GAZA: "Nam, Nehnu Nastatyeh!" is Arabic for "Yes, We Can!"

4 November 2008
GAZA: "Nam, Nehnu Nastatyeh!" is Arabic for "Yes, We Can!"

by Ramzi Kysia

[Note: the following article has been edited for length.  People may see the full version at  Kysia, a Muslim-American peace activist, has worked with the Christian Peacemaker Teams in Hebron and Iraq.  CPTer Anne Montgomery was with the first group of activists who broke through the Israeli blockade on Gaza, via the sea, in August 2008.]

29 October 2008
This morning, I walked to the Indian Ocean and made salt in defiance of the British Occupation of India.  This morning, I marched in Selma; I stood down tanks in Tiananmen Square, and I helped tear down the Berlin Wall.  This morning I became a Freedom Rider.

Today’s Freedom Riders are sailing small boats into the Gaza Strip in open defiance of the Israeli Occupation and blockade.  This morning, I arrived in Gaza aboard the SS Dignity, part of a Free Gaza Movement delegation of twenty seven doctors, lawyers, teachers, and human rights activists from across the world, including Mairead Maguire—the 1976 Nobel Peace Prize laureate.

When I close my eyes, I still hear the crash of ocean waves, and taste salt from the sea spray.  When I close my eyes, I can still see the Israeli warship that tried to intimidate us when we reached the twenty-mile line outside Gaza, and I can still see a thousand cheering people crowding around our ship when we refused to be intimidated and finally reached port in Gaza City.  Today, the proudest boast in the free world is truly, "Nam, Nehnu Nastatyeh!" - "Yes, We Can!"

After watching the Dignity’s arrival, Fida Qishta, the local coordinator for the International Solidarity Movement (ISM) in the Gaza Strip, said " Now more groups must come, not only by sea but also the crossings at Erez and Rafah must be opened as well.  This second breaking of the siege means a lot, actually.  It's the second time in two months that people have come to Gaza without Israel’s permission, and that tells us that Gaza will be free."
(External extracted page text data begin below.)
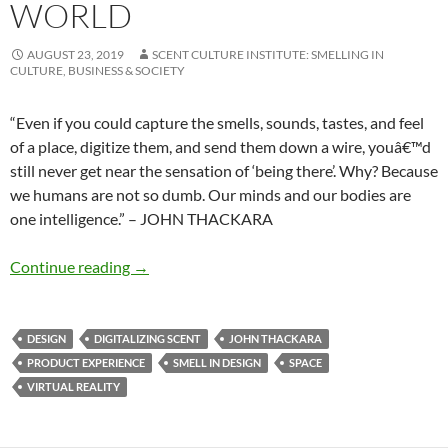
WORLD
AUGUST 23, 2019
SCENT CULTURE INSTITUTE: SMELLING IN
CULTURE, BUSINESS & SOCIETY
“Even if you could capture the smells, sounds, tastes, and feel
of a place, digitize them, and send them down a wire, youâ€™d
still never get near the sensation of ‘being there’. Why? Because
we humans are not so dumb. Our minds and our bodies are
one intelligence.” – JOHN THACKARA
Designing in a complex world
Continue reading
→
DESIGN
DIGITALIZING SCENT
JOHN THACKARA
PRODUCT EXPERIENCE
SMELL IN DESIGN
SPACE
VIRTUAL REALITY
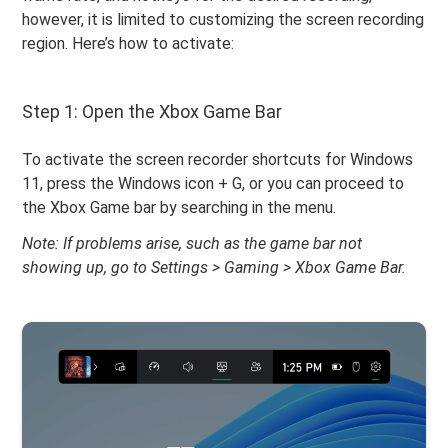
however, it is limited to customizing the screen recording
region. Here’s how to activate:
Step 1: Open the Xbox Game Bar
To activate the screen recorder shortcuts for Windows
11, press the Windows icon + G, or you can proceed to
the Xbox Game bar by searching in the menu.
Note: If problems arise, such as the game bar not
showing up, go to Settings > Gaming > Xbox Game Bar.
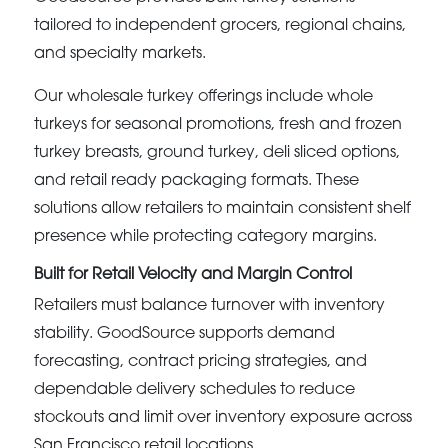
tailored to independent grocers, regional chains,
and specialty markets.
Our wholesale turkey offerings include whole
turkeys for seasonal promotions, fresh and frozen
turkey breasts, ground turkey, deli sliced options,
and retail ready packaging formats. These
solutions allow retailers to maintain consistent shelf
presence while protecting category margins.
Built for Retail Velocity and Margin Control
Retailers must balance turnover with inventory
stability. GoodSource supports demand
forecasting, contract pricing strategies, and
dependable delivery schedules to reduce
stockouts and limit over inventory exposure across
San Francisco retail locations.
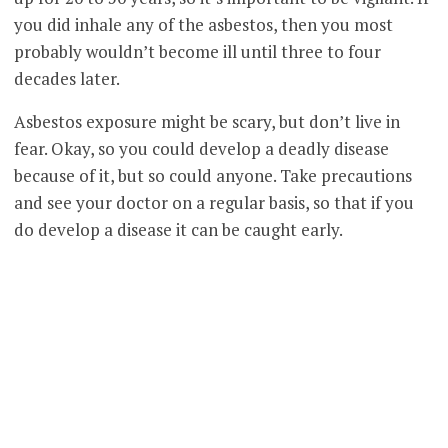
you did inhale any of the asbestos, then you most
probably wouldn’t become ill until three to four
decades later.
Asbestos exposure might be scary, but don’t live in
fear. Okay, so you could develop a deadly disease
because of it, but so could anyone. Take precautions
and see your doctor on a regular basis, so that if you
do develop a disease it can be caught early.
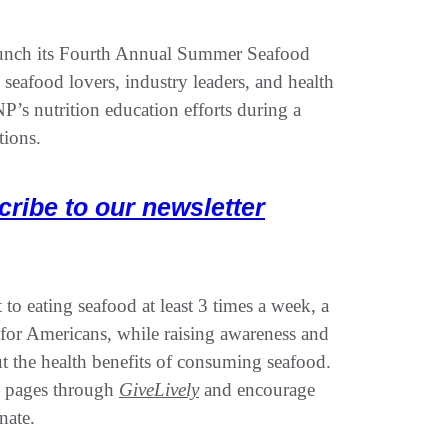
launch its Fourth Annual Summer Seafood
eafood lovers, industry leaders, and health
’s nutrition education efforts during a
tions.
cribe to our newsletter
to eating seafood at least 3 times a week, a
for Americans, while raising awareness and
t the health benefits of consuming seafood.
ng pages through
GiveLively
and encourage
nate.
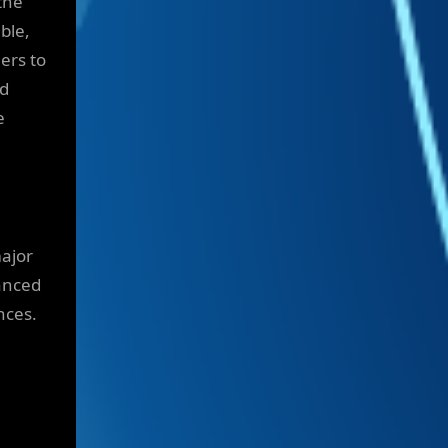
the
ble,
ers to
nd
e
major
vanced
nces.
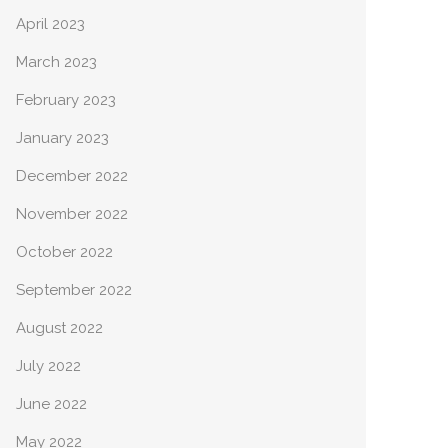
April 2023
March 2023
February 2023
January 2023
December 2022
November 2022
October 2022
September 2022
August 2022
July 2022
June 2022
May 2022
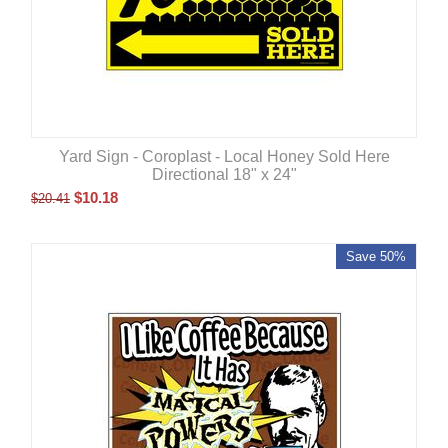
Yard Sign - Coroplast - Local Honey Sold Here
Directional 18" x 24"
$
10.18
$
20.41
Save 50%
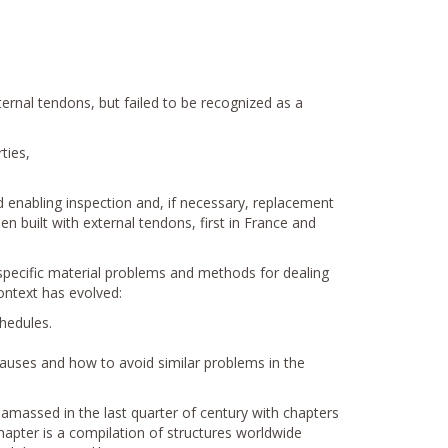
ernal tendons, but failed to be recognized as a
ties,
 enabling inspection and, if necessary, replacement
 built with external tendons, first in France and
 specific material problems and methods for dealing
ontext has evolved:
hedules.
causes and how to avoid similar problems in the
amassed in the last quarter of century with chapters
hapter is a compilation of structures worldwide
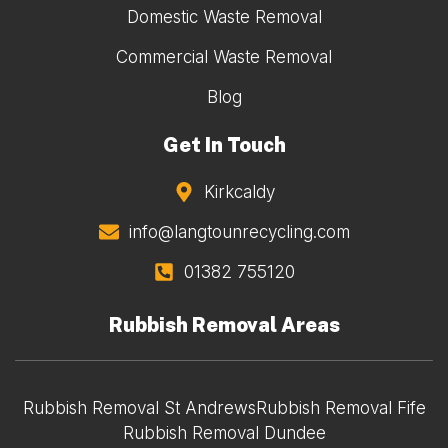
Domestic Waste Removal
Commercial Waste Removal
Blog
Get In Touch
Kirkcaldy
info@langtounrecycling.com
01382 755120
Rubbish Removal Areas
Rubbish Removal St Andrews
Rubbish Removal Fife
Rubbish Removal Dundee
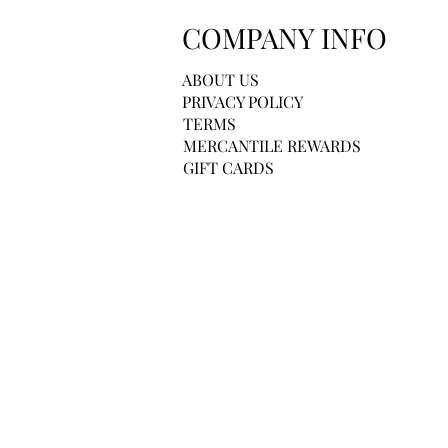
COMPANY INFO
ABOUT US
PRIVACY POLICY
TERMS
MERCANTILE REWARDS
GIFT CARDS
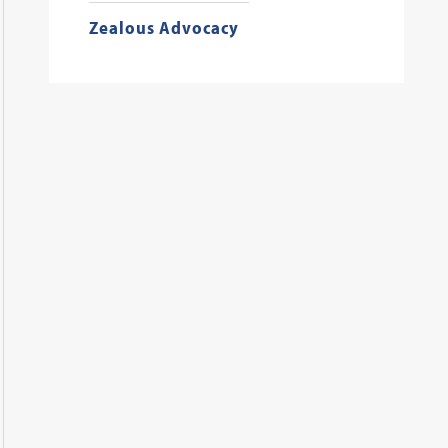
Zealous Advocacy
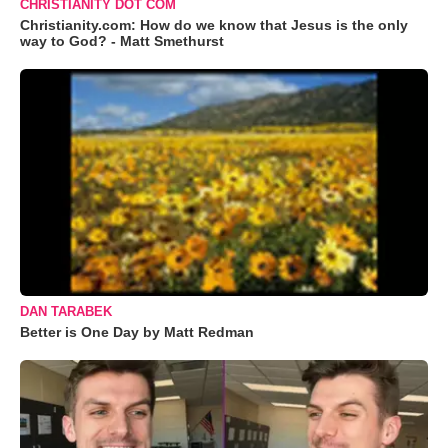
CHRISTIANITY DOT COM
Christianity.com: How do we know that Jesus is the only
way to God? - Matt Smethurst
DAN TARABEK
Better is One Day by Matt Redman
For over two years, Israel has maintained a brutal blockade of Gaza.  Less than twenty percent of needed supplies are allowed in.  This has forced ninety-five percent of local industries to shut down, resulting in massively increased unemployment and poverty rates.  Childhood malnutrition has skyrocketed, and eighty percent of families are now dependent on international food aid.  An hour after we arrived, I watched a teenage boy digging through the garbage, looking for something he could use.

Human rights activist Caoimhe Butterly also sailed aboard the Dignity.  According to Butterly, "My feelings are bittersweet.  Although we're overjoyed at reaching Gaza a second time, that joy is tempered by the fact that the conscience of the world has been reduced to a small boat and twenty-seven seasick activists.  This mission is a reminder of not only the efficacy of non-violent direct action, but also of the deafening silence of the international community."

Our first voyage in August, the first voyage of any international ship to Gaza in over forty years, showed that it was possible to freely travel.  This second voyage shows that it is repeatable, and this sets a precedent: the Siege of Gaza can be overcome through non-violent resistance and direct action.

Today, the Free Gaza Movement has a simple message for the rest of the world: What are you waiting for?